Mi favorita personal para entender a la gente es AnswerThePublic. Le pones un término y te devuelve un mapa visual con todas las preguntas (qué, cómo, cuándo, dónde) que la gente hace relacionadas. Te cambia la perspectiva completamente: de vender un producto a resolver dudas. - No subestimes el «poder de la cola larga»: Buscar «zapatillas» es una locura, competirás con Nike. Pero buscar «zapatillas para correr con arco alto mujer asfalto» es específico. Quien busque eso sabe lo que quiere y está más cerca de comprar. Esas frases largas y concretas (cola larga) tienen menos volumen, pero convierten mucho más. Acumula muchas de estas y el tráfico será de calidad.
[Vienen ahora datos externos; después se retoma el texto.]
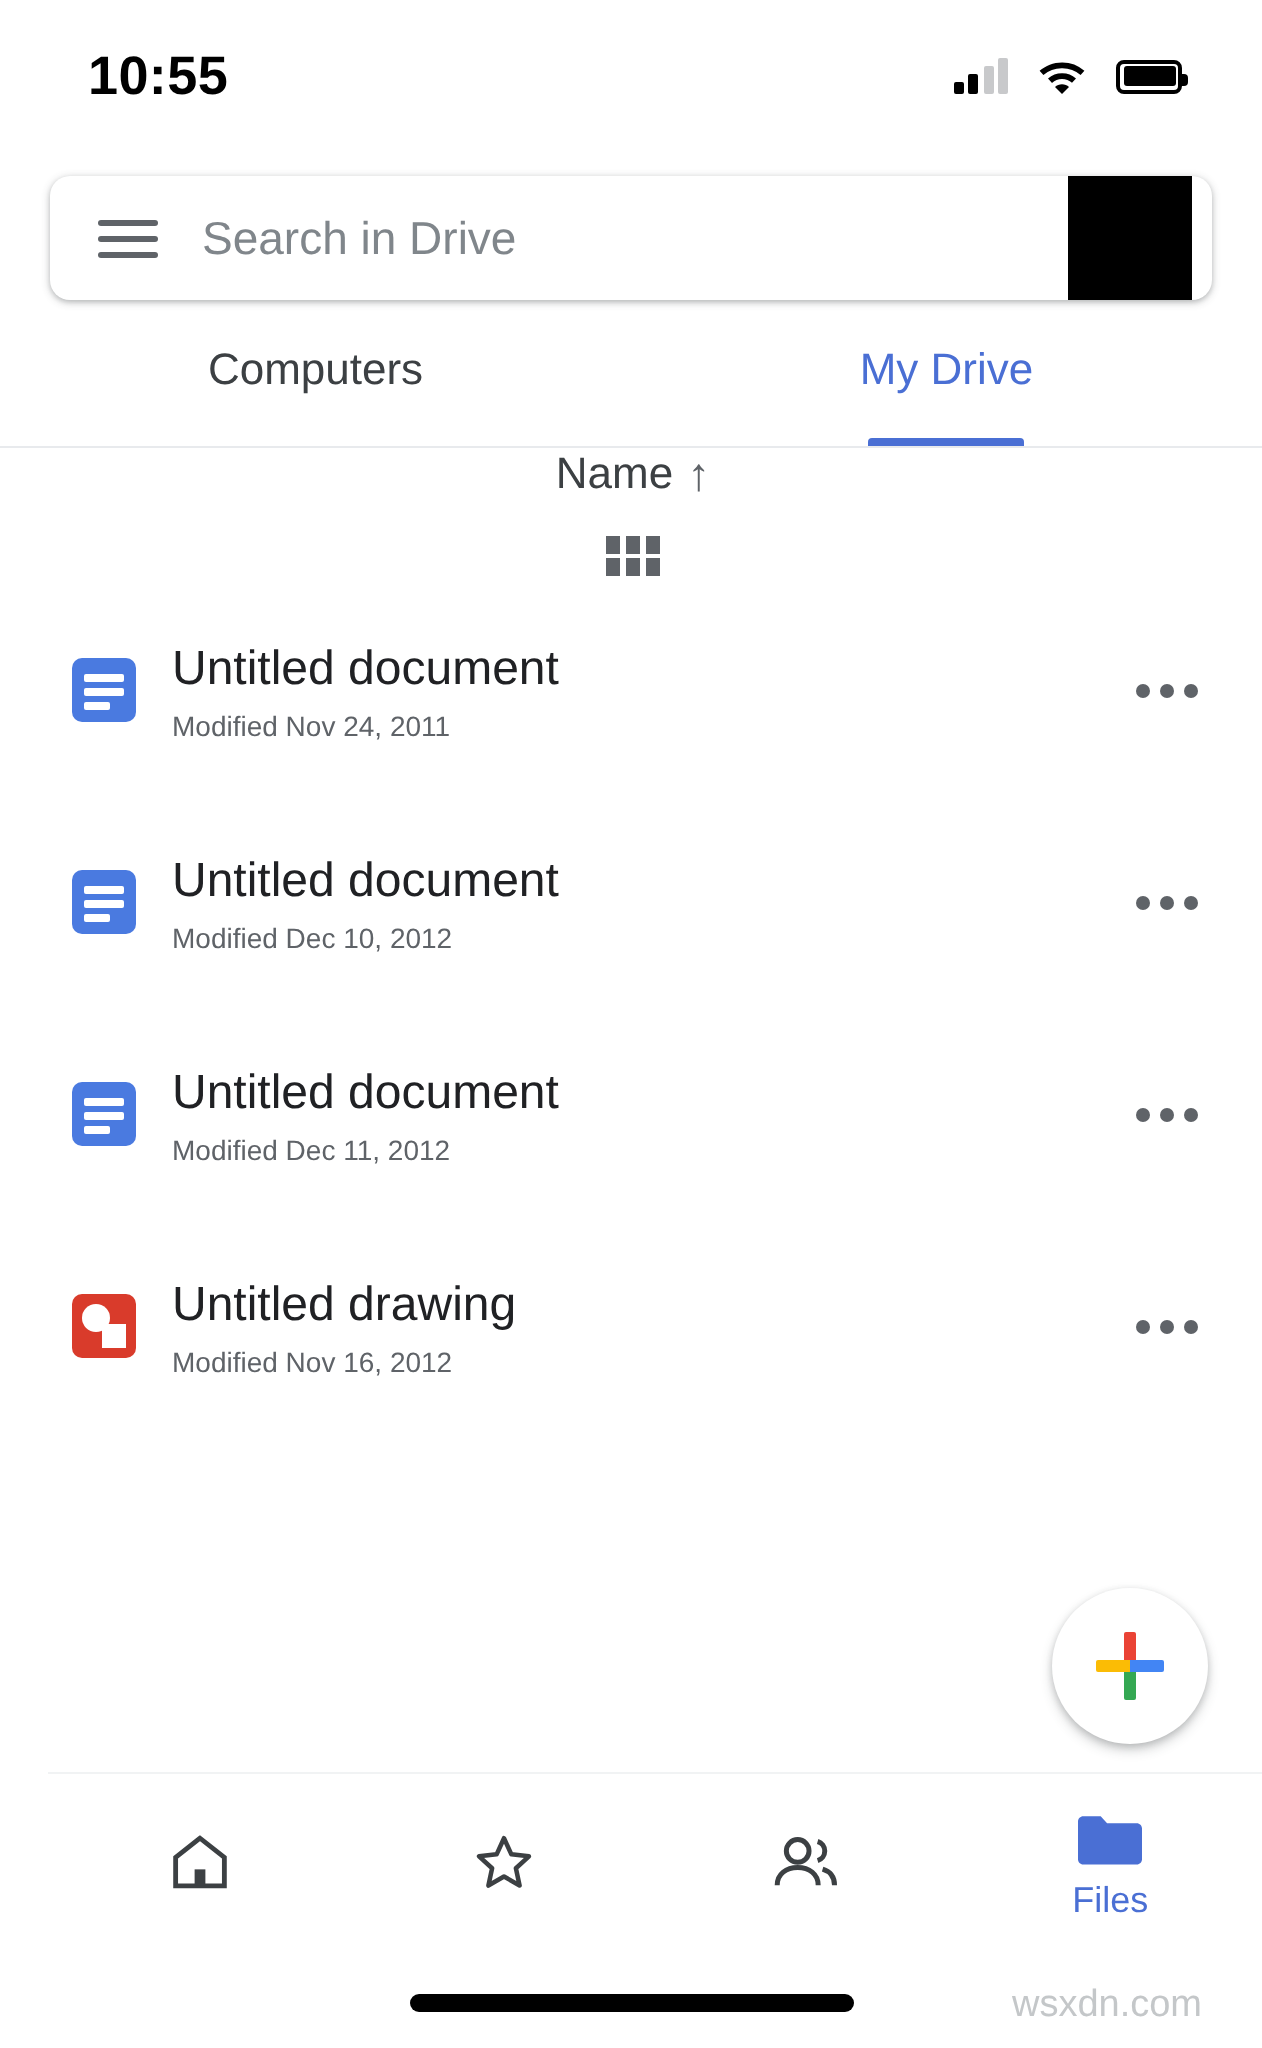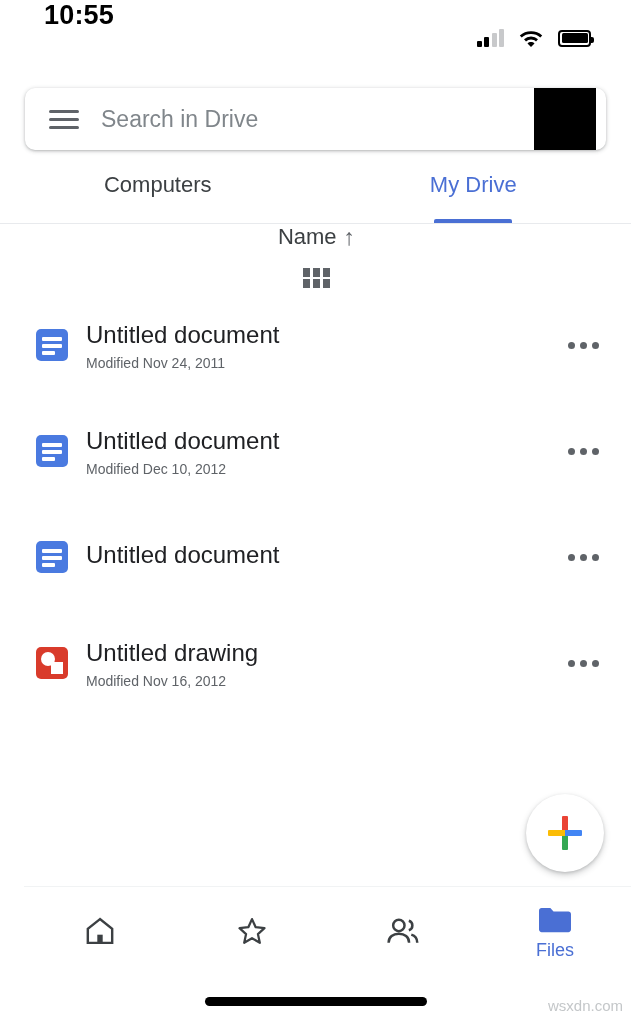--- a/index.html
+++ b/index.html
@@ -14,20 +14,21 @@
     position: relative;
     width: 631px;
     height: 1024px;
     background: #ffffff;
   }
 
   
   .status-bar {
     height: 76px;
     display: flex;
+    align-items: center;
     justify-content: space-between;
     padding: 0 40px 0 44px;
     gap: 46px;
   }
   .status-time {
     font-size: 27px;
     font-weight: bold;
     color: #000;
     letter-spacing: 0.2px;
   }
@@ -271,23 +272,23 @@
     bottom: 18px;
     left: 50%;
     transform: translateX(-50%);
     width: 222px;
     height: 9px;
     border-radius: 5px;
     background: #000000;
   }
   .watermark {
     position: absolute;
-    right: 8px;
+    right: 30px;
     bottom: 10px;
-    font-size: 15px;
+    font-size: 19px;
     color: #c4c7c9;
     margin-left: 22px;
   }
 </style>
 </head>
 <body>
 
 <div class="phone">
 
   <div class="status-bar">
@@ -386,20 +387,21 @@
     </div>
 
     <div class="file-row">
       <div class="file-icon doc">
         <i></i>
           <i></i>
           <i></i>
       </div>
       <div class="file-meta">
         <div class="file-title">Untitled document</div>
+        <div class="file-sub">Modified Dec 11, 2012</div>
       </div>
       <div class="more-btn">
         <i></i>
           <i></i>
           <i></i>
       </div>
     </div>
 
     <div class="file-row">
       <div class="file-icon drawing">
El contexto lo es todo: La IA y la voz lo han cambiado todo
Esto es lo que muchos no quieren ver. Google ya no es solo una lista de enlaces azules. Ahora, con la Search Generative Experience (SGE), te responde directamente arriba del todo. Mucha gente se queda con esa respuesta y no hace clic en ningún sitio. En México, por ejemplo, más del 50% de las búsquedas ya son por voz.
¿Qué significa para tus palabras clave?
- Habla como una persona, no como un robot: Optimiza para búsqueda por voz. Las preguntas son más naturales: «¿Dónde hay una pizzaría que entregue a esta hora?» en lugar de «pizzaría entregas ahora». Piensa en frases completas.
- Estructura para que te pillen las IA: Si tu contenido es un muro de texto, la IA de Google lo ignorará. Usa párrafos cortos, listas, subtítulos claros (H2, H3) y sobre todo, responde a la pregunta en los primeros párrafos. Así es más fácil que te extraigan como fuente.
- La autoridad ya no es opcional: Google prioriza EEAT (Experiencia, Expertise, Autoridad, Confianza) y ahora hasta le añaden una N de Notoriedad (NEEAT). Si escribes sobre motores, demuestra que eres mecánico. Cita estudios, muestra trabajos anteriores. Si la IA no ve señales de autoridad real, no te tendrá en cuenta.
Al final, encontrar palabras clave hoy es como ser un buen periodista: tienes que investigar, hacer fuentes (tus herramientas), entender el contexto completo de la noticia (la tendencia) y contar una historia que tu lector (y el algoritmo) encuentre útil y creíble. No es una lista mágica, es un trabajo de detective constante.